"Everyone needs saving sometimes," he says finally. "Doesn't make you weak. Makes you human."
"Do you need saving?" I ask. "Ever?"
"Yeah." He says it so simply. "Every time I close my eyes and the nightmares start. Every time the buzzing gets so loud I can't think. Every time I step into the Pit because it's the only place the noise stops." He pauses. "My brother saves me from that.Rampage, the other fighters, they save me by giving me a place where being broken is useful."
I look at him. Can barely make out his face in the darkness but I see enough. The shadows under his eyes. The tension in his jaw. The weight he carries that nobody else can see.
"You're not broken," I whisper.
"Yeah, I am. But so are you. Doesn't mean we're not worth saving."
We. Again.
Like we're in this together. Like I'm not alone anymore.
"Thank you," I say again. "For everything. For being here. For protecting me. For making me feel like maybe I'm not—"
"Not what?"
"Not nothing."
His hand tightens on my shoulder. "You're not nothing, Nora. You never were."
For the first time in my life, when someone says I matter,
I believe them.
Chapter 7 - Reckless
I'm way out of my comfort zone.
The thought hits me hard as I sit on the edge of Nora's bed, my hand still on her shoulder, watching her believe me when I tell her she's not nothing.
This, comfort, support, actual conversation that goes deeper than fight strategy or workout routines, this isn't what I do.
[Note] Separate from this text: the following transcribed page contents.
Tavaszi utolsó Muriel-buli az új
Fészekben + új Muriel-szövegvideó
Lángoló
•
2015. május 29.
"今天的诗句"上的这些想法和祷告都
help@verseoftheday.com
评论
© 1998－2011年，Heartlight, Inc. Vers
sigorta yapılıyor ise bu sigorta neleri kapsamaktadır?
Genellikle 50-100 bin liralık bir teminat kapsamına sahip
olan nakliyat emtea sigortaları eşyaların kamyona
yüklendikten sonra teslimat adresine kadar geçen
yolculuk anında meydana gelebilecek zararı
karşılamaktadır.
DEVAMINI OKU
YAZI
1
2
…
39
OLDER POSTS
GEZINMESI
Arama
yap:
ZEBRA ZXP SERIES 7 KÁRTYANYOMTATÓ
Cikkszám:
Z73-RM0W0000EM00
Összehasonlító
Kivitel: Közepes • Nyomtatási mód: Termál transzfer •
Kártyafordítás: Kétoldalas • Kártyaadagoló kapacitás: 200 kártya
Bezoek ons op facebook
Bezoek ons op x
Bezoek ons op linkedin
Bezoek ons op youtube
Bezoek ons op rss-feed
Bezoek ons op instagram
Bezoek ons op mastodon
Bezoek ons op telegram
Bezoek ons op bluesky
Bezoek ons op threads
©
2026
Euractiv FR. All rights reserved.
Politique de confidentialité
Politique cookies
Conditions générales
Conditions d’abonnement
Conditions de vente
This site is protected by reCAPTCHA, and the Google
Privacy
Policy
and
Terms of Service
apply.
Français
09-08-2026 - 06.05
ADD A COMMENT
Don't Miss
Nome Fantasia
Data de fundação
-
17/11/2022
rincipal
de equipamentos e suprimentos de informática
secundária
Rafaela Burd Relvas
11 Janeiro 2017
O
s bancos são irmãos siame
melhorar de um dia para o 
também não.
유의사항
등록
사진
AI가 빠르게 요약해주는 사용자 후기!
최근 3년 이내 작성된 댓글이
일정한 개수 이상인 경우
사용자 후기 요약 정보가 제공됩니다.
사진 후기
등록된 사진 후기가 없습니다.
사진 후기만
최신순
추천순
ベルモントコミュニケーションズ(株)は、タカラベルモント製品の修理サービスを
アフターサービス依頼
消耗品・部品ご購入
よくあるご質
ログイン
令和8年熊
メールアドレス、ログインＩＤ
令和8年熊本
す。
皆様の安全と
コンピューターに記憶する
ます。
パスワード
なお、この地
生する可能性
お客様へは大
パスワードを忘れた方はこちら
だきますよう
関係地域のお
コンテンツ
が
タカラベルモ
I break things. I fight. I exist in a world where words don't matter as much as action, where emotional support is a beer and silence with my brother.
But here I am. Giving advice. Offering reassurance. Sitting in a very closed space with a beautiful woman who's looking at me like I just handed her something precious.
And fuck, she is beautiful.
The adrenaline is wearing off now. The immediate threat is gone. The Riders are handling it, Castellano's men are scattered or captured, and we're locked in the safest room in Blackwater Falls. Which means my brain finally has space to process things that aren't tactical.
Like the way Nora's auburn hair falls around her face. The curve of her cheek. Those hazel eyes that keep finding mine in the darkness.
Like the fact that she's curvy in a way that makes my hands itch to touch her. Soft where I'm hard. Gentle where I'm broken. A piece of heaven I have no business even thinking about.
I shouldn't be paying attention to any of that.
She's still trembling. Still a ball of anxiety and fear and exhaustion. Still processing the fact that armed men tried to drag her back to a life she'd rather die than live.
The life she's been living for the past weeks is bonkers. A civilian should never be on the run like this. Should never be fueled by constant adrenaline, always looking over her shoulder, never feeling safe.
When's the last time she had a peaceful night's sleep?
I pull my hand back from her shoulder. Put distance between us before I do something stupid. Before I lean in and—
No.
I'm not going to make a move and ruin this bubble of safety we found for ourselves. She needs protection, not some damaged bastard who can't even feel pain properly trying to—what? Kiss her? Touch her? Pretend like I'm capable of being what she deserves?